Plessey Semiconductors, a company known for its gallium nitride on silicon LED technology, announced the company’s intent to be the first to market with a monolithic microLED based display. Several companies so far have showcased prototype microLED displays. However, no firms have released microLED display products yet. Also, Plessey is apparently one of the few to pursue microLED displays with GaN-on-silicon technology.
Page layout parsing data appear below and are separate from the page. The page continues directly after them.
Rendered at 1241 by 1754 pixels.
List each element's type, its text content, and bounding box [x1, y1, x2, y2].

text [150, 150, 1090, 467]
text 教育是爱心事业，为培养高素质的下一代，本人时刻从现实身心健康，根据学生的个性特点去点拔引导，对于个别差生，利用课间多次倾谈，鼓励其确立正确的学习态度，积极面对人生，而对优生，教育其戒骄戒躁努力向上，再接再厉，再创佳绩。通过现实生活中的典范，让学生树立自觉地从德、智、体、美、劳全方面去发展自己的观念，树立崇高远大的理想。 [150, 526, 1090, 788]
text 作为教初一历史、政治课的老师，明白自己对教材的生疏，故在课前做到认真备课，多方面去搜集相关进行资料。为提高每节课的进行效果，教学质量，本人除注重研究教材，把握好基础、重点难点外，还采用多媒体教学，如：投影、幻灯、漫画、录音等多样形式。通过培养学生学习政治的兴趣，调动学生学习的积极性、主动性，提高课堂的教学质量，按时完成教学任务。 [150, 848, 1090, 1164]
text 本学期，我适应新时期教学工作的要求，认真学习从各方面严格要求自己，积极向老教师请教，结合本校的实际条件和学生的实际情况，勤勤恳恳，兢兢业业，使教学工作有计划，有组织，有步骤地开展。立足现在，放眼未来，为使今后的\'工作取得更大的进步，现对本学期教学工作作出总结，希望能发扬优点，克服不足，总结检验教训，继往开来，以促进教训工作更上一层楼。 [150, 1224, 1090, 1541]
The company touts the superiority of its GaN-on-silicon approach for fabricating microLED displays. Hence, Plessey commenced an extensive licensing program through which the company will license out its GaN-on-Silicon expertise to microLED makers. The concept of a microLED display is a technologically tantalizing one that may meet consumer demand for ever-higher resolution, low power consumption, and low-cost fabrication technology. However, the display industry has to overcome several technical hurdles.
While no monolithic microLED displays have reached the market so far, the demand for such technical capabilities has led Yole Développement to forecast that the market could reach up to 330 million units by 2025. Apple, for example, is betting that microLED display technology will supersede OLED displays in the next several years
Plessey contends that its GaN-on-Silicon is the only technology platform that can address all of the technological challenges related to cost-effectively fabricating microLED displays at high volumes. Plessey hopes to demonstrate its expertise by being the first to produce a monolithic display based on microLEDs fabricated utilizing a GaN-on-Silicon technology.
“We made the decision to become a technology platform provider in order to get our technology out to the widest possible manufacturing base to meet this growing demand,” explained Michael LeGoff, CEO, Plessey Semiconductor.
“By being the first to market with a monolithic microLED display we will be demonstrating our expertise and the ability to access our proven turn-key solution, enabling manufacturers to ramp up the development and production of microLED displays to address emerging applications.”
Non-Monolithic Approach to MicroLED Displays Requires Pick and Place Equipment
One of the primary challenges of manufacturing such displays employing a non-monolithic approach is placing the LED chips onto a CMOS backplane. However, this non-monolithic approach is currently achieved for prototypes with pick and place equipment which individually places every LED on a pitch of less than 50μm. As the pixel density of displays improves and pitch decreases, using pick and place equipment becomes less technically and commercially feasible.
According to Plessey, a monolithic process, on the other hand, removes the need for chip placement, and can enable smaller and higher resolution displays for applications such as virtual reality (VR), augmented reality (AR), and head-up displays. As the only commercially available monolithic solution, Plessey says its technology doesn’t need pick and place equipment and doesn’t suffer from the associated issues with productivity.
Plessey points out that a fully monolithic strategy also supports the integration of the standard CMOS circuitry needed for driving microLED displays, and this strategy also enables the integration of high-performance graphics processing units (GPUs). Standard CMOS manufacturing methods can produce all of the driving and graphics processing unit circuity needed. Plessey says that by solving all of the major technical issues beforehand, licensees get instant access to a technology platform that is ready for volume production.
“GaN-on-Silicon is the only technology that makes sense in terms of scalability and performance,” commented Dr Keith Strickland, CTO, Plessey Semiconductor.
“It offers better thermal conductivity than Sapphire and higher luminosity than OLED, which is why this technology is widely acknowledged to be the only one that can deliver high resolution, high luminance displays.”